[[ Records shown open ]]

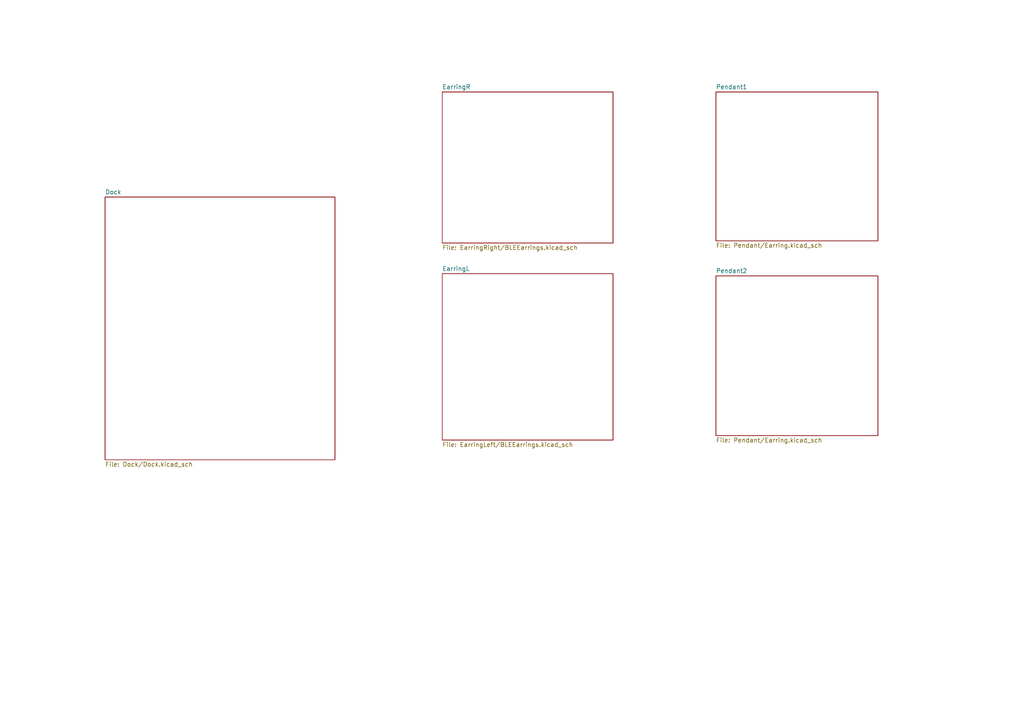
<source format=kicad_sch>
(kicad_sch (version 20230121) (generator eeschema)

  (uuid 3a067f6e-27d8-46f5-91e9-67d8f6f5da54)

  (paper "A4")

  


  (sheet (at 128.27 26.67) (size 49.53 43.815) (fields_autoplaced)
    (stroke (width 0.1524) (type solid))
    (fill (color 0 0 0 0.0000))
    (uuid 8babb549-cb41-41ef-aae8-a9df69f93513)
    (property "Sheetname" "EarringR" (at 128.27 25.9584 0)
      (effects (font (size 1.27 1.27)) (justify left bottom))
    )
    (property "Sheetfile" "EarringRight/BLEEarrings.kicad_sch" (at 128.27 71.0696 0)
      (effects (font (size 1.27 1.27)) (justify left top))
    )
    (instances
      (project "Combine"
        (path "/3a067f6e-27d8-46f5-91e9-67d8f6f5da54" (page "5"))
      )
    )
  )

  (sheet (at 207.645 80.01) (size 46.99 46.355) (fields_autoplaced)
    (stroke (width 0.1524) (type solid))
    (fill (color 0 0 0 0.0000))
    (uuid aa3c9e51-7ed9-4461-9ac1-b5f5a82b6e73)
    (property "Sheetname" "Pendant2" (at 207.645 79.2984 0)
      (effects (font (size 1.27 1.27)) (justify left bottom))
    )
    (property "Sheetfile" "Pendant/Earring.kicad_sch" (at 207.645 126.9496 0)
      (effects (font (size 1.27 1.27)) (justify left top))
    )
    (instances
      (project "Combine"
        (path "/3a067f6e-27d8-46f5-91e9-67d8f6f5da54" (page "10"))
      )
    )
  )

  (sheet (at 30.48 57.15) (size 66.675 76.2) (fields_autoplaced)
    (stroke (width 0.1524) (type solid))
    (fill (color 0 0 0 0.0000))
    (uuid c8c698fa-d816-4334-81f8-699b797e8efd)
    (property "Sheetname" "Dock" (at 30.48 56.4384 0)
      (effects (font (size 1.27 1.27)) (justify left bottom))
    )
    (property "Sheetfile" "Dock/Dock.kicad_sch" (at 30.48 133.9346 0)
      (effects (font (size 1.27 1.27)) (justify left top))
    )
    (instances
      (project "Combine"
        (path "/3a067f6e-27d8-46f5-91e9-67d8f6f5da54" (page "2"))
      )
    )
  )

  (sheet (at 207.645 26.67) (size 46.99 43.18) (fields_autoplaced)
    (stroke (width 0.1524) (type solid))
    (fill (color 0 0 0 0.0000))
    (uuid ce302604-6b99-4a2a-b5ad-23ee0a1d5def)
    (property "Sheetname" "Pendant1" (at 207.645 25.9584 0)
      (effects (font (size 1.27 1.27)) (justify left bottom))
    )
    (property "Sheetfile" "Pendant/Earring.kicad_sch" (at 207.645 70.4346 0)
      (effects (font (size 1.27 1.27)) (justify left top))
    )
    (instances
      (project "Combine"
        (path "/3a067f6e-27d8-46f5-91e9-67d8f6f5da54" (page "11"))
      )
    )
  )

  (sheet (at 128.27 79.375) (size 49.53 48.26) (fields_autoplaced)
    (stroke (width 0.1524) (type solid))
    (fill (color 0 0 0 0.0000))
    (uuid e248df4f-814c-46e0-8ef1-d7e76ca8fad7)
    (property "Sheetname" "EarringL" (at 128.27 78.6634 0)
      (effects (font (size 1.27 1.27)) (justify left bottom))
    )
    (property "Sheetfile" "EarringLeft/BLEEarrings.kicad_sch" (at 128.27 128.2196 0)
      (effects (font (size 1.27 1.27)) (justify left top))
    )
    (instances
      (project "Combine"
        (path "/3a067f6e-27d8-46f5-91e9-67d8f6f5da54" (page "7"))
      )
    )
  )

  (sheet_instances
    (path "/" (page "1"))
  )
)

</source>
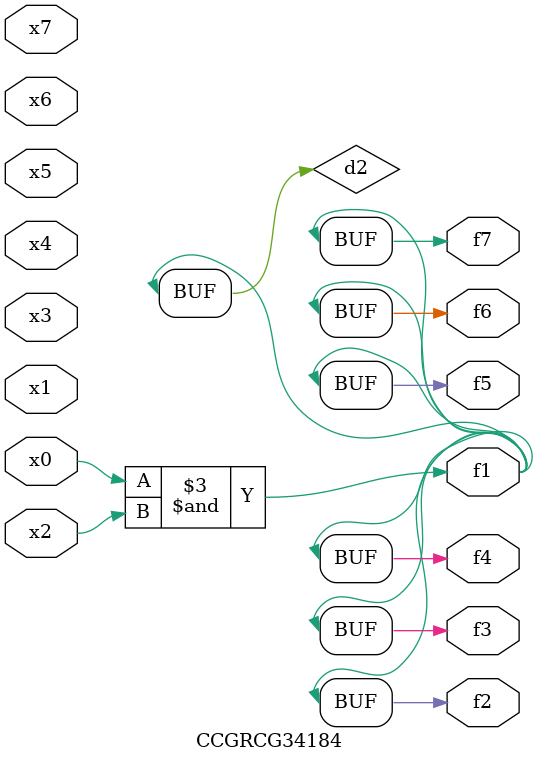
<source format=v>
module CCGRCG34184(
	input x0, x1, x2, x3, x4, x5, x6, x7,
	output f1, f2, f3, f4, f5, f6, f7
);

	wire d1, d2;

	nor (d1, x3, x6);
	and (d2, x0, x2);
	assign f1 = d2;
	assign f2 = d2;
	assign f3 = d2;
	assign f4 = d2;
	assign f5 = d2;
	assign f6 = d2;
	assign f7 = d2;
endmodule

</source>
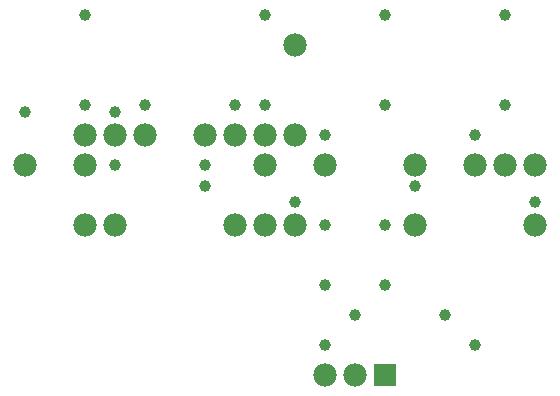
<source format=gbs>
G75*
%MOIN*%
%OFA0B0*%
%FSLAX25Y25*%
%IPPOS*%
%LPD*%
%AMOC8*
5,1,8,0,0,1.08239X$1,22.5*
%
%ADD10C,0.07800*%
%ADD11R,0.07800X0.07800*%
%ADD12C,0.03900*%
D10*
X0131000Y0051000D03*
X0141000Y0051000D03*
X0121000Y0101000D03*
X0111000Y0101000D03*
X0101000Y0101000D03*
X0111000Y0121000D03*
X0111000Y0131000D03*
X0101000Y0131000D03*
X0091000Y0131000D03*
X0071000Y0131000D03*
X0061000Y0131000D03*
X0051000Y0131000D03*
X0051000Y0120843D03*
X0031000Y0120843D03*
X0051000Y0100843D03*
X0061000Y0101000D03*
X0121000Y0131000D03*
X0131000Y0121000D03*
X0161000Y0121000D03*
X0181000Y0121000D03*
X0191000Y0121000D03*
X0201000Y0121000D03*
X0201000Y0101000D03*
X0161000Y0101000D03*
X0121000Y0161000D03*
D11*
X0151000Y0051000D03*
D12*
X0131000Y0061000D03*
X0141000Y0071000D03*
X0131000Y0081000D03*
X0151000Y0081000D03*
X0171000Y0071000D03*
X0181000Y0061000D03*
X0151000Y0101000D03*
X0161000Y0114000D03*
X0181000Y0131000D03*
X0191000Y0141000D03*
X0151000Y0141000D03*
X0131000Y0131000D03*
X0111000Y0141000D03*
X0101000Y0141000D03*
X0071000Y0141000D03*
X0061000Y0138500D03*
X0051000Y0141000D03*
X0031000Y0138500D03*
X0061000Y0121000D03*
X0091000Y0121000D03*
X0091000Y0114000D03*
X0121000Y0108500D03*
X0131000Y0101000D03*
X0201000Y0108500D03*
X0191000Y0171000D03*
X0151000Y0171000D03*
X0111000Y0171000D03*
X0051000Y0171000D03*
M02*

</source>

[[ Records shown closed ]]

● **Exercise goal**: From the entries above, pull out each line that includes "format".

● **Solution to the problem**:
<source format=kicad_sch>
<source format=v>
<source format=gbs>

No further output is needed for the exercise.